_Given text_:

I don't have kids, but if I did, they wouldn't carry on like that. I was well brought up and instilled with sound values. My kids would be too.

And this isn't a racially motivated rant. There are plenty of terrible white parents who will let their kids run round screaming and causing havoc. What does tend to be a common pattern is socio-economic status. Time and again it's the poor who behave this way and research backs this up.
*Harsh But Fair  29-Aug-2010 06:48

 
Just because a child is unruly, Beth, does not mean the parents have no manners. Yet another generalisation by someone with their head so far up their backside, that the lump in their throat is their own nose!.
*Chris.  10-Aug-2010 13:26

 
I can see your point having children myself, who are very well behaved when out in public because you have to teach them how to behave, this is uncharted territory now to most parents who have no manners themselves, so its not fair to blame the children for their lack of self control in public because it is the parents who can not be bothered to teach their children manners and respect for other people. You can no give what you have not got. In general I make allowances for those peoples children and teach my own children by their example how not to behave.

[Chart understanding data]
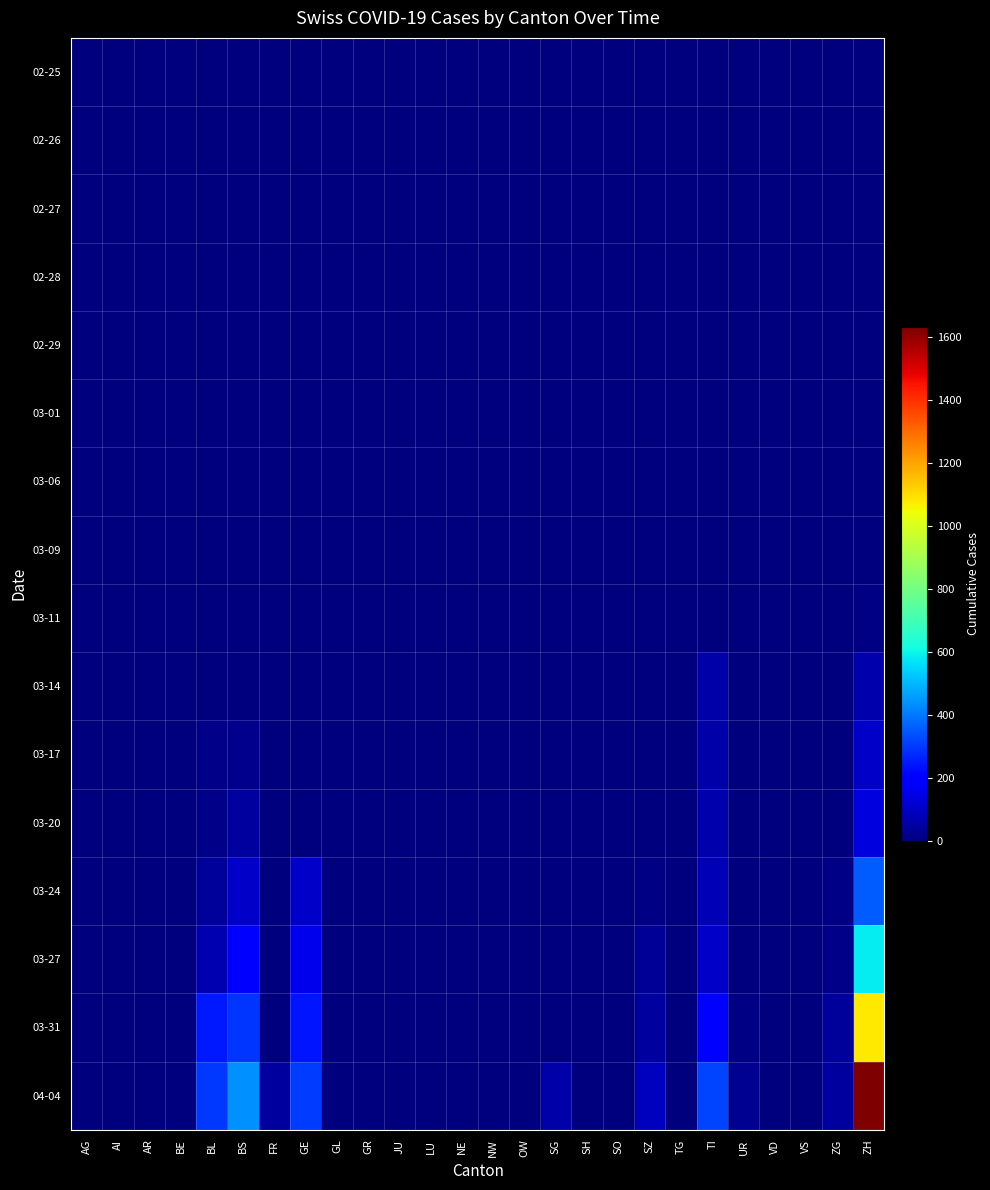

Rank the series by their maximum value, from highest to lowest.

04-04, 03-31, 03-27, 03-24, 03-20, 03-17, 03-14, 03-11, 03-09, 03-06, 02-25, 02-26, 02-27, 02-28, 02-29, 03-01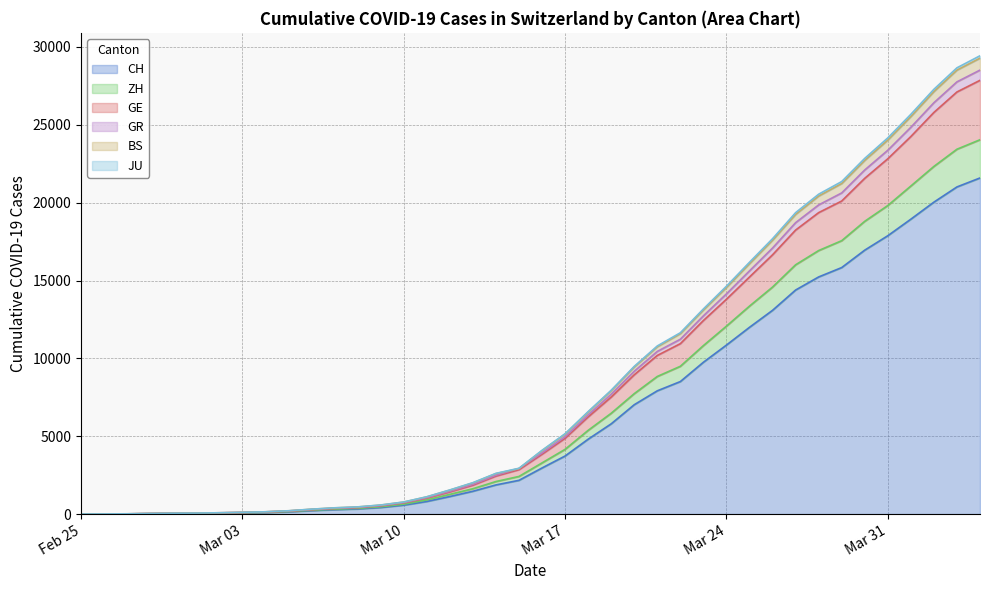

What is the highest value of the CH series?

21587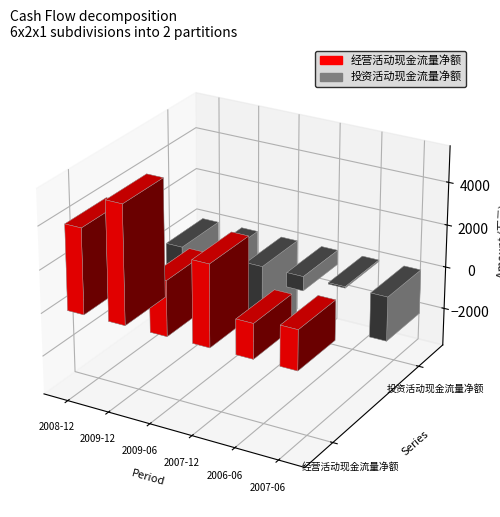

At which label is 经营活动现金流量净额 closest to 3555?

2007-12-31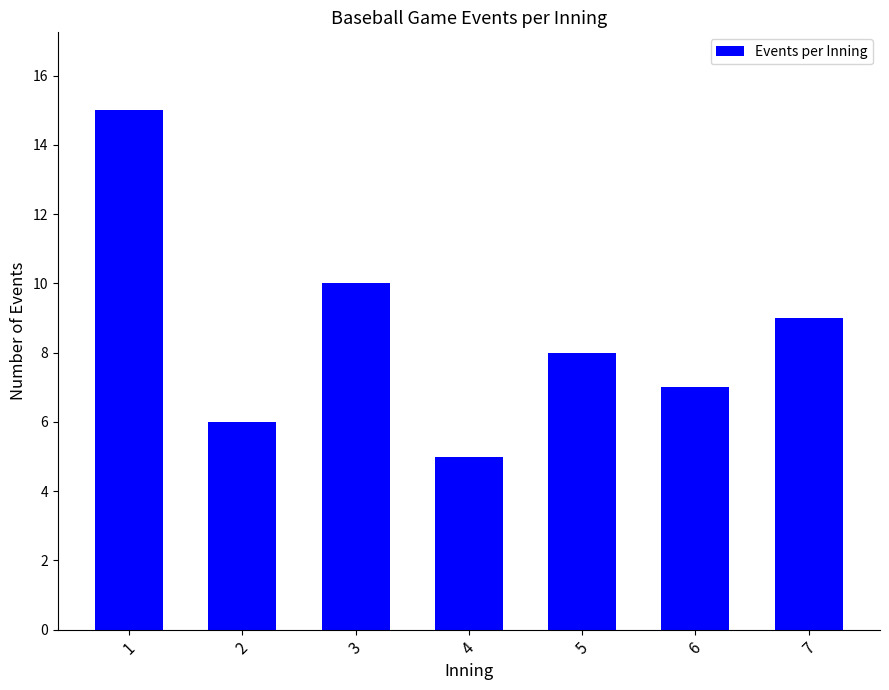

At which category does the chart reach its minimum across all series?

4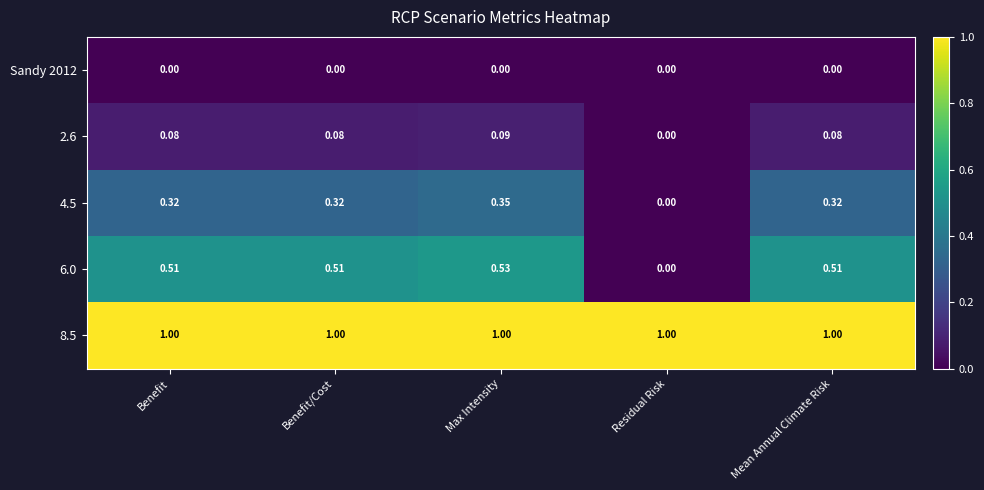

Is the value of Sandy 2012 at Max Intensity greater than the value of 8.5 at Max Intensity?

No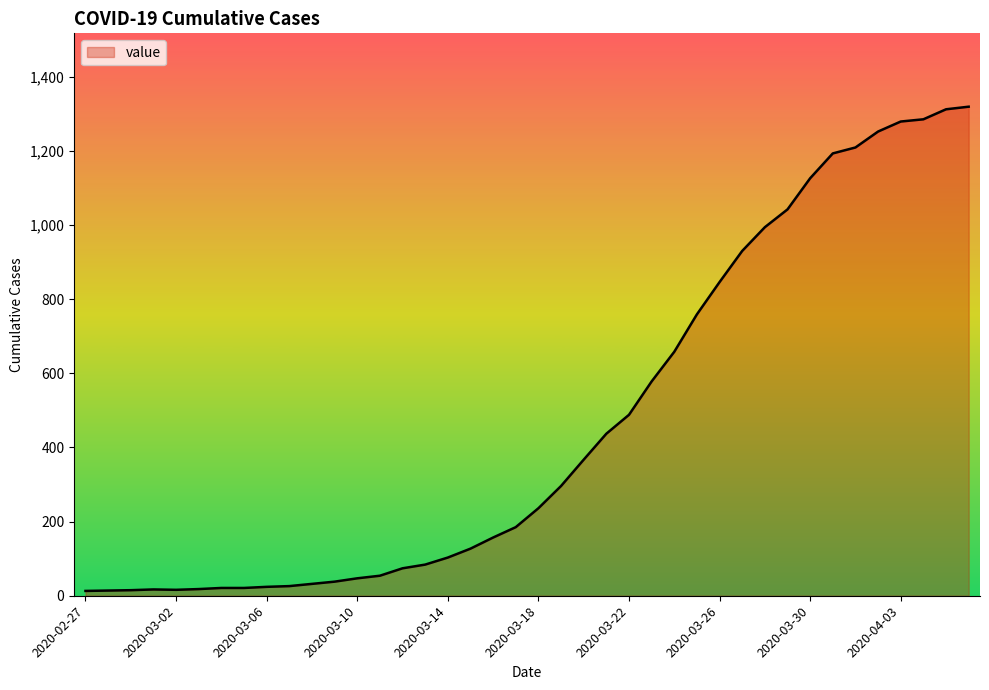

What is the difference between the maximum and minimum values?

1306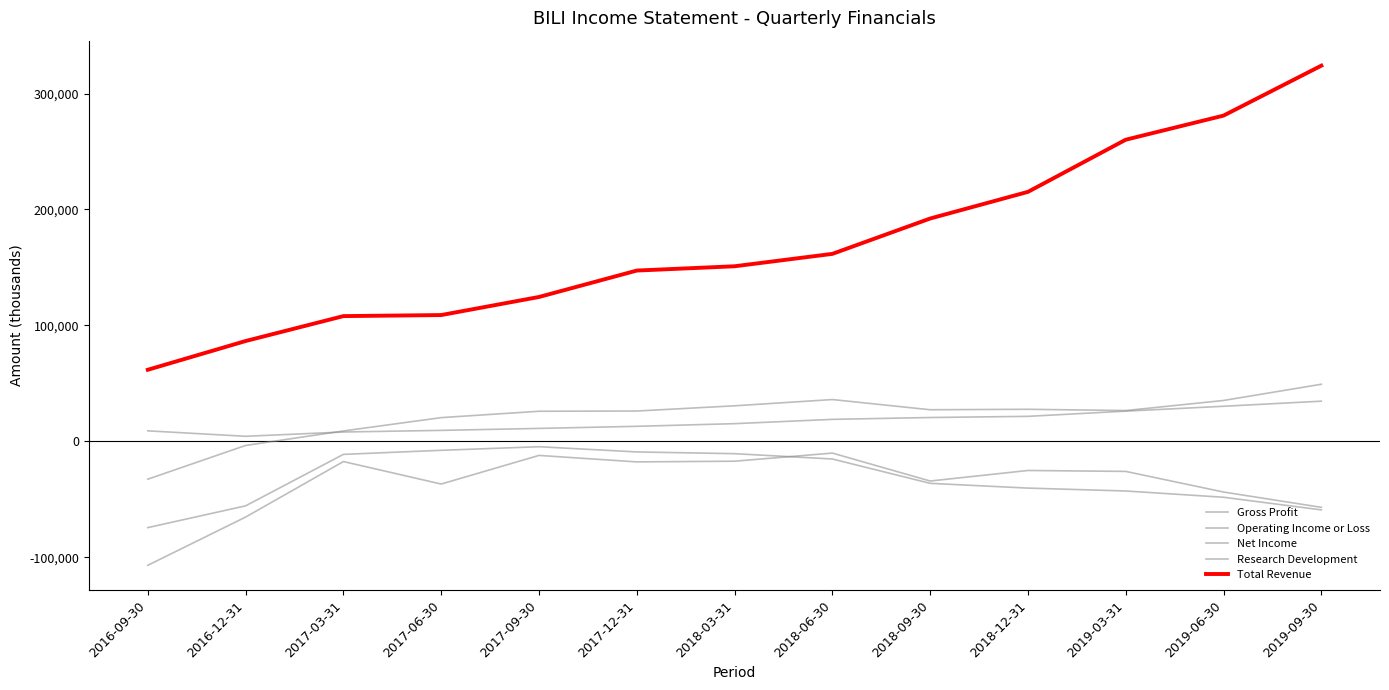

Is this an area chart (filled region under the line)?

No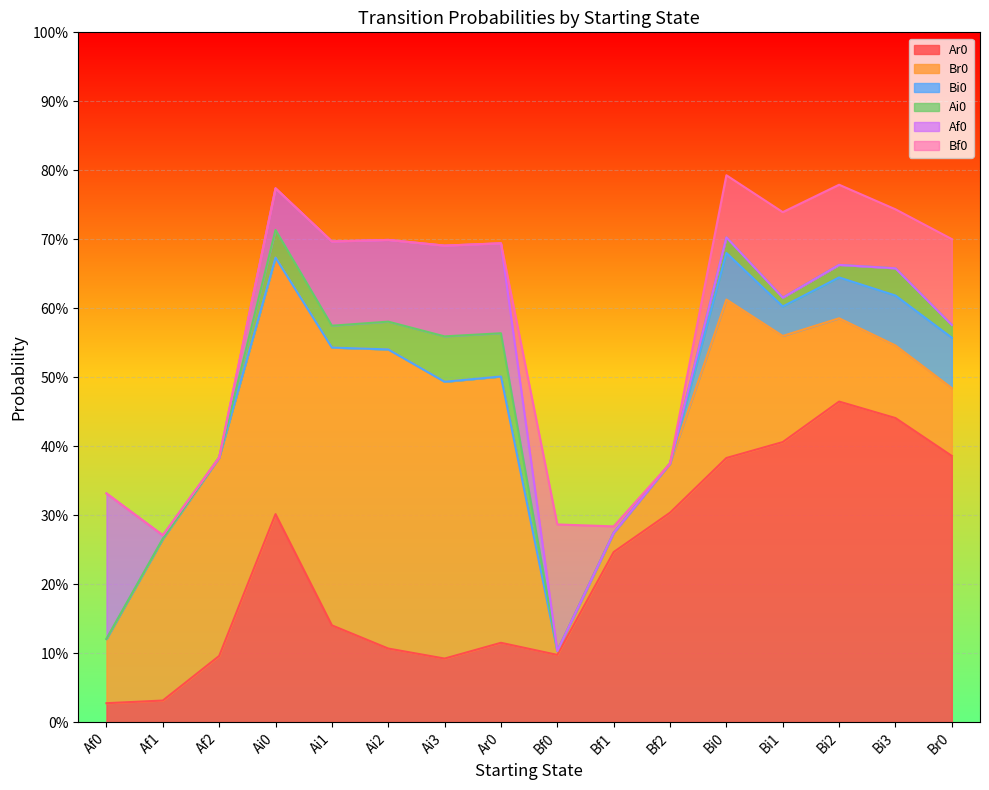

True or false: Br0 and Af0 cross at least once.

True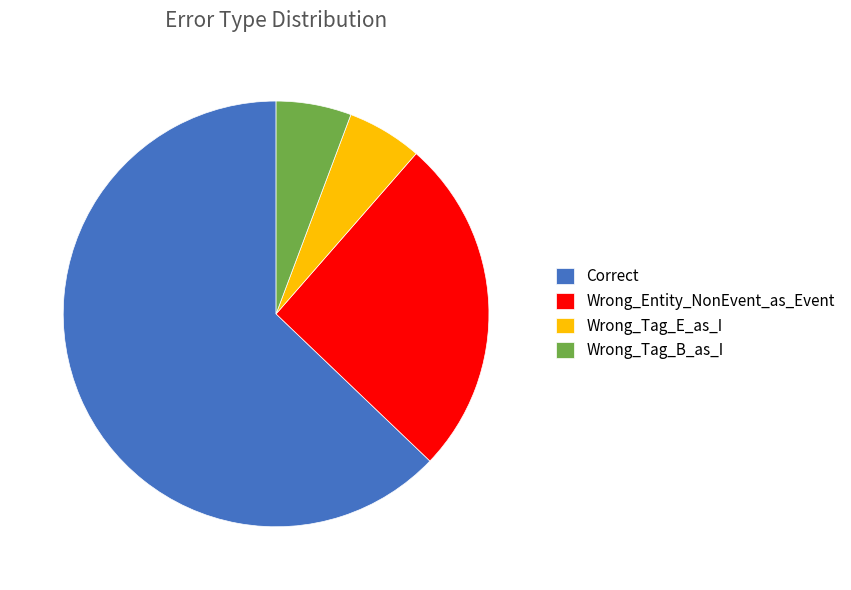

How many slices are in this pie chart?

4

_Task item_: From the comments on parenting and kids' behavior, write out the stretch from "And this isn't" through "backs this up." word for word.

_Output_:
And this isn't a racially motivated rant. There are plenty of terrible white parents who will let their kids run round screaming and causing havoc. What does tend to be a common pattern is socio-economic status. Time and again it's the poor who behave this way and research backs this up.